課題:
以下のデータのうち、「tempo」という文字列を含む行はどれですか？該当する行をすべて探し出し、書き写してください。

対象データ:
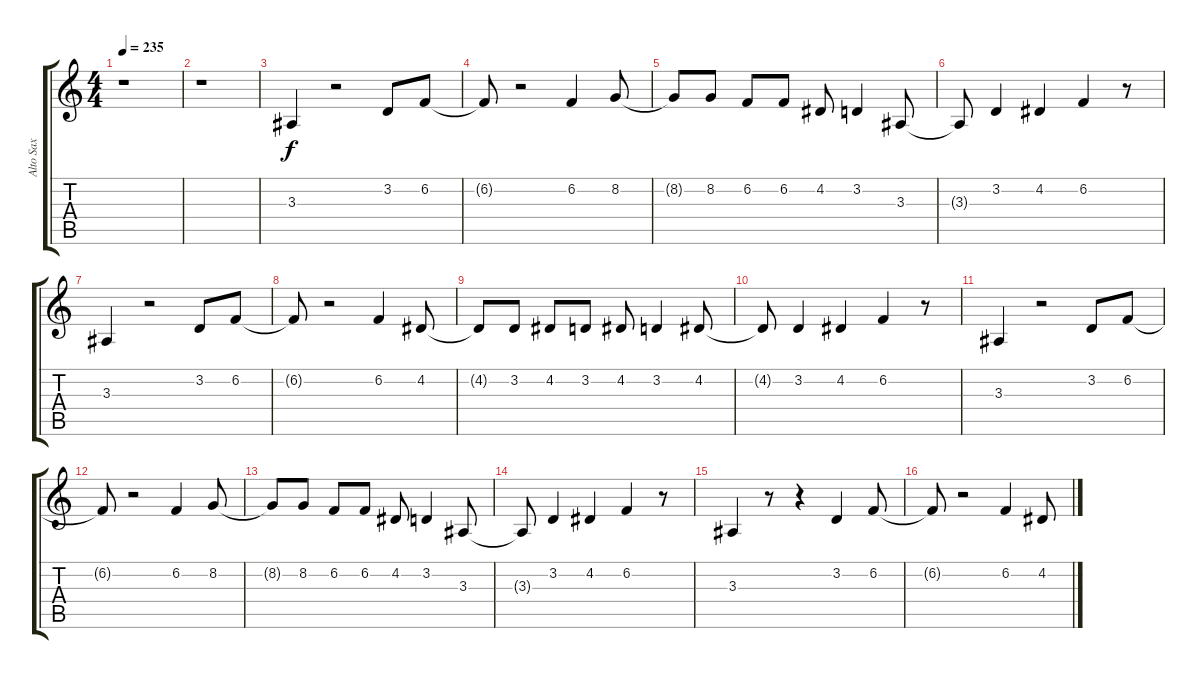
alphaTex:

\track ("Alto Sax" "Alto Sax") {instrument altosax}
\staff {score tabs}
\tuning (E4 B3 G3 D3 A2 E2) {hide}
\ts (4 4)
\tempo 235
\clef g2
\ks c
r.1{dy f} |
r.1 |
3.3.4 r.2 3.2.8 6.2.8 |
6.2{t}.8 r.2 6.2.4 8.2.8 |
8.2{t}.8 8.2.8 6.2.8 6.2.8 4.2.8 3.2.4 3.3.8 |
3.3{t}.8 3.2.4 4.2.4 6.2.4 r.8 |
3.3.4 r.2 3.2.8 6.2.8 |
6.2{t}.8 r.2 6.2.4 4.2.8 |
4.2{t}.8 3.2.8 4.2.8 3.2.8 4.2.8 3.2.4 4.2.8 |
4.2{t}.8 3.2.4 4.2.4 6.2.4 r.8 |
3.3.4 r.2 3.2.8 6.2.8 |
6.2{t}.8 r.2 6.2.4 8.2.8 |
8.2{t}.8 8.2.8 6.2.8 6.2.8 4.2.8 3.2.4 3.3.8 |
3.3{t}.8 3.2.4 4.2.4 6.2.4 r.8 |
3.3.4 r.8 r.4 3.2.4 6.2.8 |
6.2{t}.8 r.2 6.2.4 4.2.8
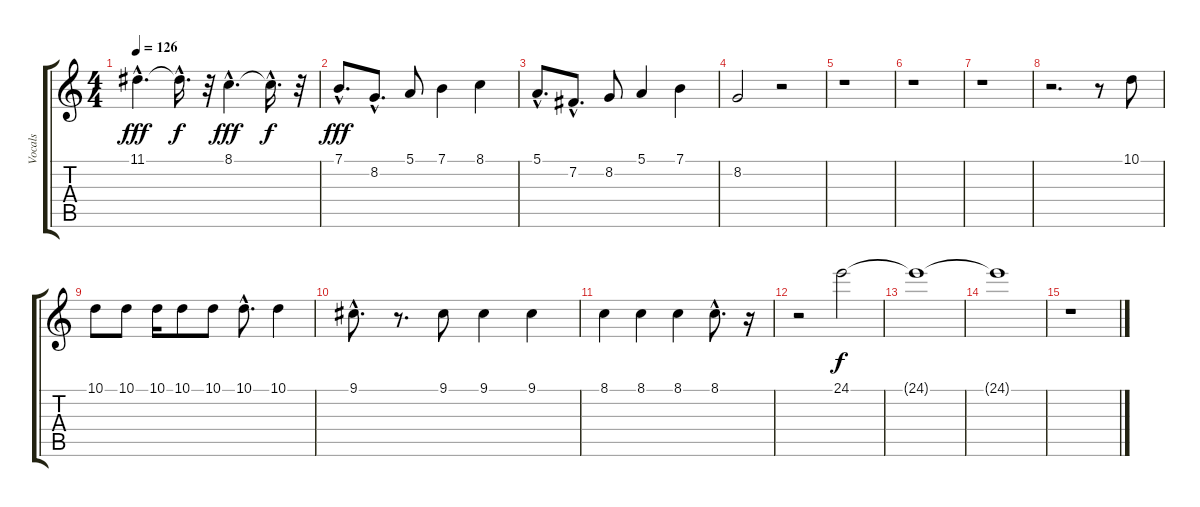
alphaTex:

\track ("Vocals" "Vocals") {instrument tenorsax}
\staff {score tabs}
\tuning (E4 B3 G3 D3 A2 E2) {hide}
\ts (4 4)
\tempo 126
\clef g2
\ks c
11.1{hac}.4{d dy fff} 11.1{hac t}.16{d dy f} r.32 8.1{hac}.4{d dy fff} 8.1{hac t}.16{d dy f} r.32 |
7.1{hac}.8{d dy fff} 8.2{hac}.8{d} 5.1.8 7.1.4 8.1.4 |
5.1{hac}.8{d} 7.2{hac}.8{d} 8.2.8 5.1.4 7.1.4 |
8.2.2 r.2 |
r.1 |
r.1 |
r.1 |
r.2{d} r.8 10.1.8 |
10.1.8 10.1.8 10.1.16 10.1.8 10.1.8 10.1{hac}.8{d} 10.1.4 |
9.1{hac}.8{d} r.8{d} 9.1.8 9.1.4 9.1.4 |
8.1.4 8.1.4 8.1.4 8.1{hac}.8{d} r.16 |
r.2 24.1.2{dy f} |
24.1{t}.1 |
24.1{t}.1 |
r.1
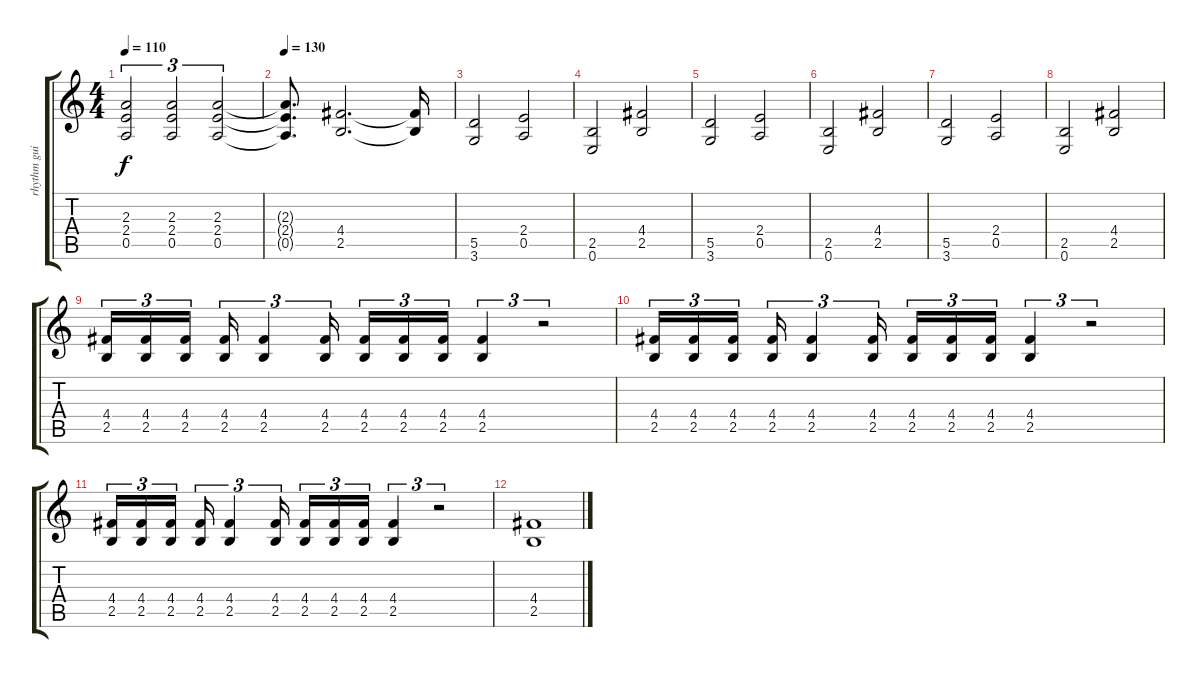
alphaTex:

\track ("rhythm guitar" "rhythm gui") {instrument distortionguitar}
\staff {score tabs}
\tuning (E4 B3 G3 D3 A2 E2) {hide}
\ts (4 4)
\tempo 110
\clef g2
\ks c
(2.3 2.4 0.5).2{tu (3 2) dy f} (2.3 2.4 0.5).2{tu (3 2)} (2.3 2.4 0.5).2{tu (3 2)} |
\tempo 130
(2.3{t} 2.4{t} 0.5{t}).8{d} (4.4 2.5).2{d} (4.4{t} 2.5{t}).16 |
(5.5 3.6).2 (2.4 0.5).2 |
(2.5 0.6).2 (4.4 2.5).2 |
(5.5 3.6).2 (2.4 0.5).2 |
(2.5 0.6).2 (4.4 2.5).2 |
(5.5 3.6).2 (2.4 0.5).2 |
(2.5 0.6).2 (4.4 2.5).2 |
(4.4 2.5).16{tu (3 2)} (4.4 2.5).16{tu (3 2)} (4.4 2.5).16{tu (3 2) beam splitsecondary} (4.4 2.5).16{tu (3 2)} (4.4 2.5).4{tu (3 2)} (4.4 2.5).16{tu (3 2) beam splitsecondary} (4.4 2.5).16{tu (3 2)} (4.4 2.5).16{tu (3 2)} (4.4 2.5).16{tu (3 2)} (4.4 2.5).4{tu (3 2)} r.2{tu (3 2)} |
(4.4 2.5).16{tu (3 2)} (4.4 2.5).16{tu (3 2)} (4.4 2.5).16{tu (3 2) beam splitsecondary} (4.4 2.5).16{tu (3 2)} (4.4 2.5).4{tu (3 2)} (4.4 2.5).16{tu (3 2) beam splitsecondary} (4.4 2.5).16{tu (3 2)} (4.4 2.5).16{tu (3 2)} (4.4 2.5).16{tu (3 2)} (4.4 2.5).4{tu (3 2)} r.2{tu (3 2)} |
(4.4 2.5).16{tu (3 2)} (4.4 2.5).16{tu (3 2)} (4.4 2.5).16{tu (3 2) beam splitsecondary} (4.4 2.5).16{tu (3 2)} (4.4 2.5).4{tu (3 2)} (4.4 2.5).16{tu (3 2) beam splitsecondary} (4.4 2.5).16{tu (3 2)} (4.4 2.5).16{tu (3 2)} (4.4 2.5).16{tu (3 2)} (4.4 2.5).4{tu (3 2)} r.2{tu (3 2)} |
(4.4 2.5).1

出力結果:
\tempo 235
\tempo 126
\tempo 110
\tempo 130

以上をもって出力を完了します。